Unexpected Marketing Lessons Through the Transparency of charity:water at IWNY 2013
Internet Week New York 2013 (IWNY) was held last week at the Metropolitan Pavilion, “in the heart of Silicon Alley,” as the IWNY website put it. The pavilion is an open space with a warm feel to it, an apt place for the startup and tech world. This is the view as I walked in on Thursday:
The view from the IWNY entrance.
Every time that I attend one of these events, it motivates me. Perhaps it is the people, maybe it’s the innovation, or generally it could be that everyone is there because they want to learn and explore. Unlike, NY Tech Day
a month ago, this event is more about the community of, and the culture of innovation in the Internet business world. NY Tech Day was a place for startups and small businesses to exhibit their wares, but IWNY had much loftier ambitions. IWNY was about large companies that are changing the landscape of the media and digital workplace.
On Thursday, May 23rd
when I arrived at the pavilion, Scott Harrison
was the keynote speaker who was up next. He is the founder of charity:water
, a non-profit organization that aims to bring clean water to everyone in the world. I have seen Harrison speak in videos, I follow him on twitter, and I know that charity:water is one of the biggest stories in NYC non-profit news over the past two years, but even with all this knowledge, it was still motivating to see someone, like Harrison speak about a cause in person, and to feel the passion that the person brings to their organization. As a marketer for a nonprofit technology company, I took many of the initiatives that he spoke about as gospel.

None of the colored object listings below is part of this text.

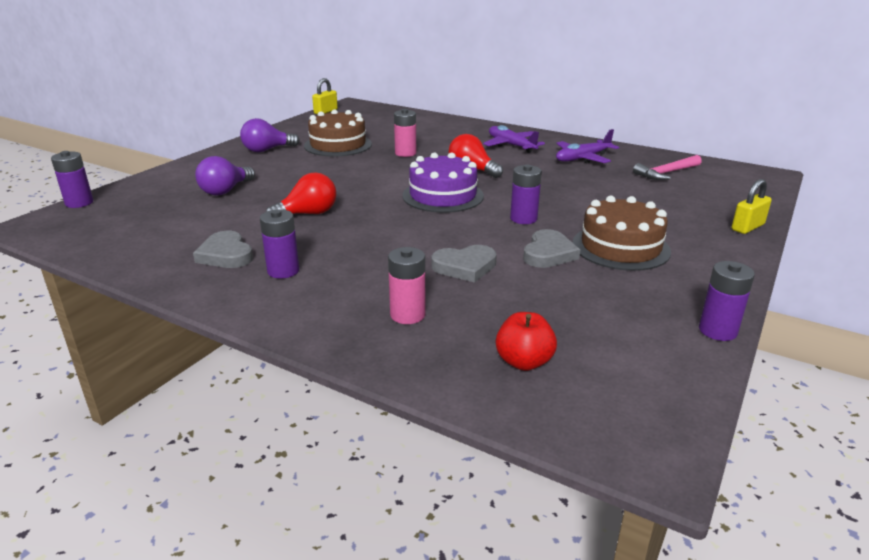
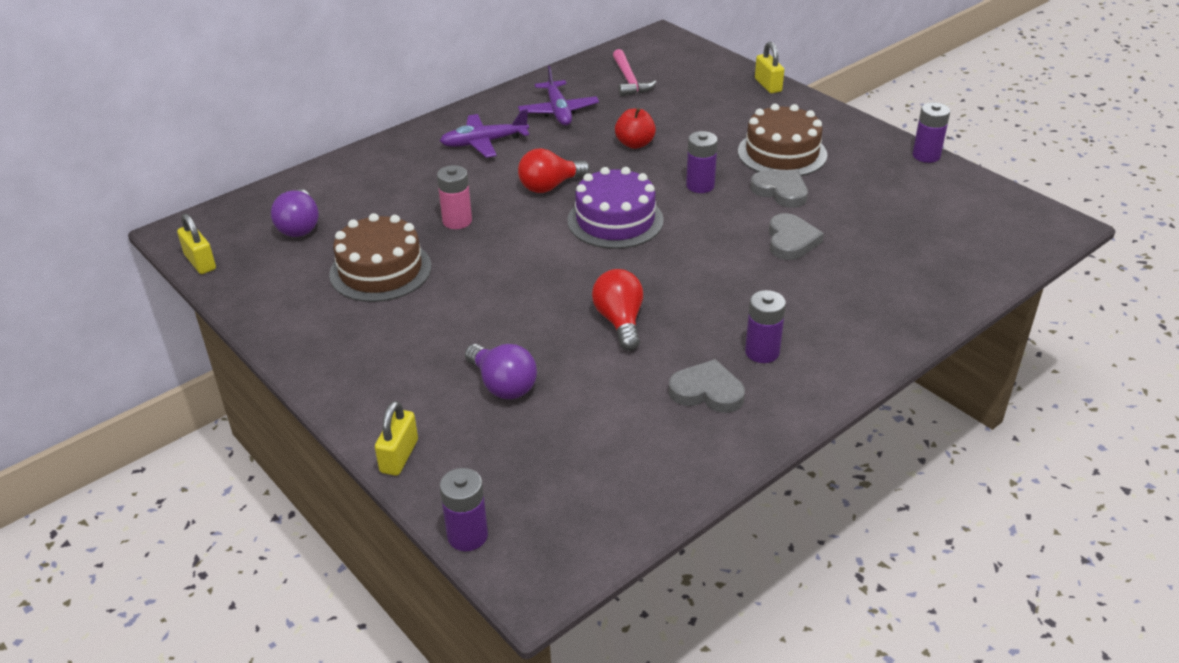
camera: 70 degrees left, 10 degrees up
grey heart [193,231,253,268] -> grey heart turned 150 degrees counterclockwise [669,359,745,413]
purple light bulb [240,118,300,152] -> purple light bulb moved to [271,189,319,237]
pink battery [388,247,426,324] -> none
red apple [496,312,557,371] -> red apple moved to [615,108,656,149]
none -> yellow padlock [375,401,418,476]

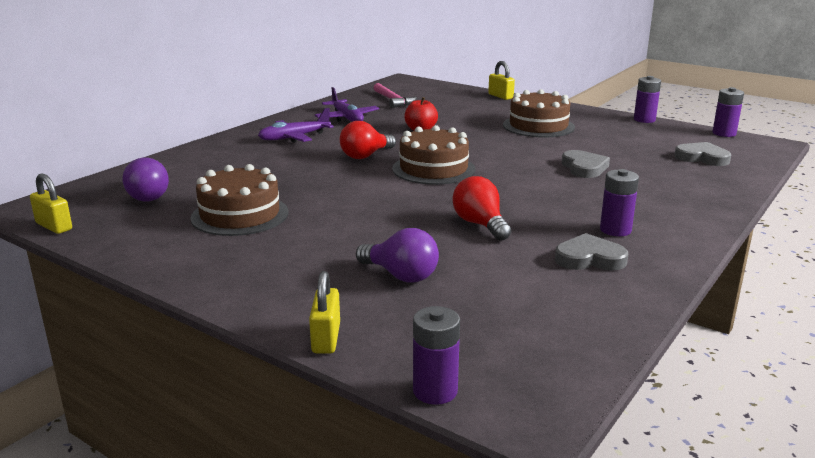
camera: 15 degrees left, 15 degrees down
pink battery [437,165,472,229] -> none
purple cake [567,167,664,249] -> brown cake [392,125,476,185]
purple battery [686,131,718,193] -> purple battery moved to [712,87,744,137]
grey heart [750,170,808,208] -> grey heart moved to [675,142,731,166]

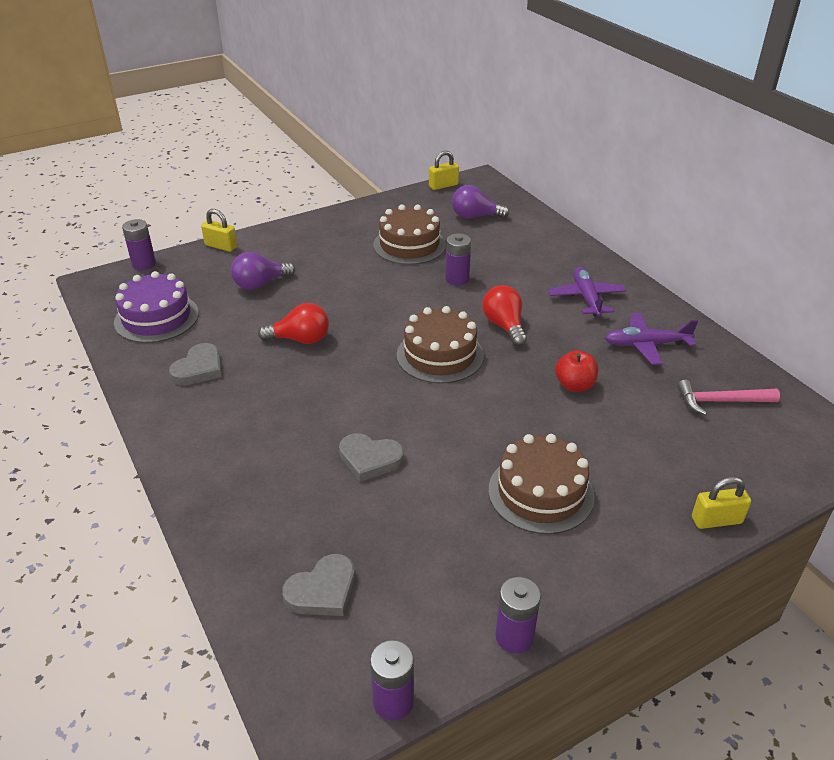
camera: 115 degrees right, 15 degrees up
purple battery [600,169,639,236] -> purple battery moved to [446,233,471,286]
none -> purple cake [114,271,199,343]

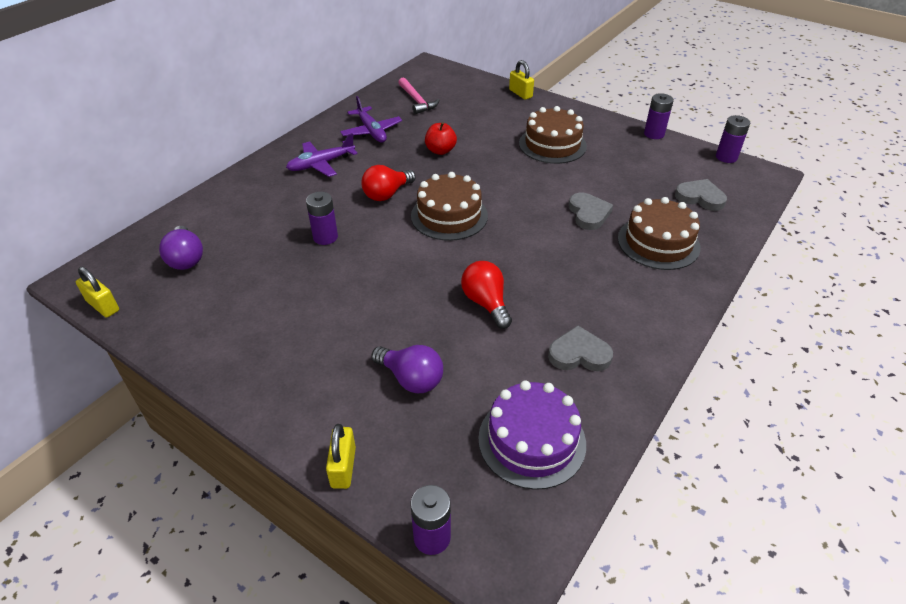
camera: 115 degrees left, 5 degrees up
brown cake [373,204,446,265] -> brown cake moved to [618,197,700,270]

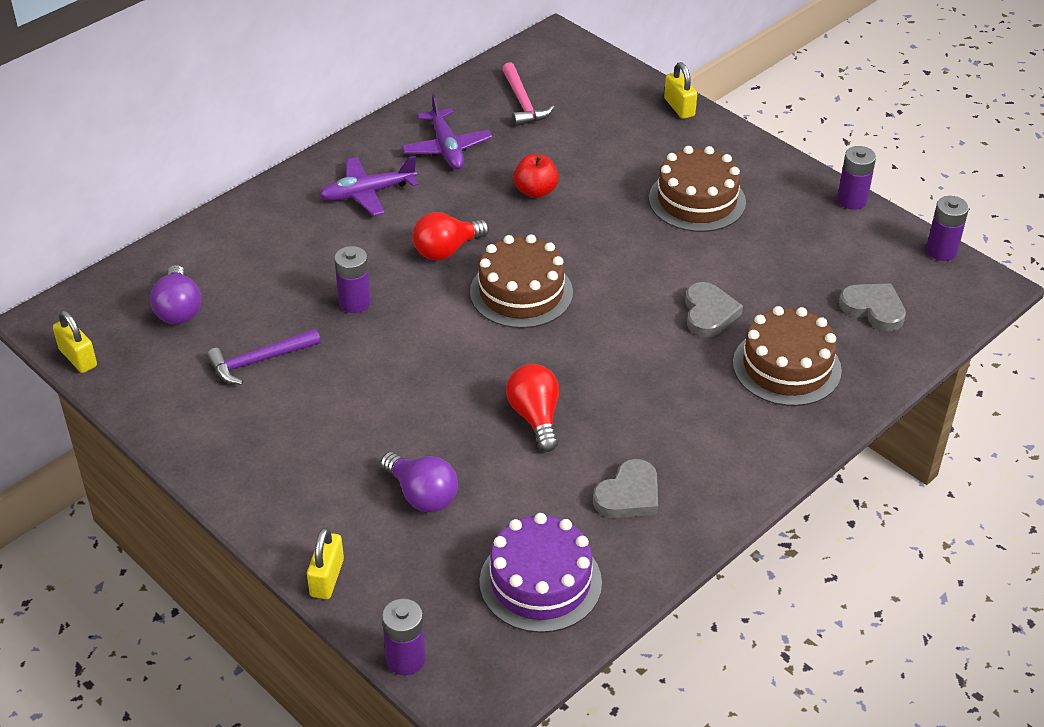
camera: 10 degrees right, 0 degrees up
grey heart [548,325,613,371] -> grey heart turned 120 degrees clockwise [593,459,658,518]
none -> purple hammer [207,329,321,385]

charity:water has a strategy that makes sense; they want to be as transparent as the water that they seek to provide to the world. By this, I mean that the organization wants to show its donors exactly where their money is going, and, at the same time use 100% of the donation for the cause. Harrison said that his friends always talked about the “black hole of charities” and I have heard this reasoning as well. Many people are disillusioned by charity organizations because they don’t believe that their donation is going to the people that they aim to help; or it is lost to fees and overhead expenses. This brought up a great point for me:
Show, Don’t Tell
– I had an English teacher in high school that always said this. He meant that the students in the class should use description of a scene, or an emotion in their writing and not just a general statement: “The lines furrowed my forehead as the thoughts swirled through my head” instead of “I was so mad.”
This lesson translates to nonprofit marketing strategies in a simple way. Think of an organization’s website or its Facebook page as the “face of the organization.” Now, show the visitors, don’t simply tell them with your content and discussions.
- Share things that exemplify what your organization does and support things that your audience will relate to and, in turn, will relate back to you.
- Be transparent in your writing, and by this I mean that your content should reflect a personal/human touch and not be proselytizing.
- Show your audience the end results of your work. Let those that support your organization see that results are happening and that the money donated, or the time given is well worth the effort.
The goal of this is to relate to those who would be your patrons, or your donors. The core message that came from Scott Harrison, with all of his wonderful stories of hope and change, is that organizations need to, more now than ever before, in this new Internet landscape, to be transparent and relatable to the people that support them.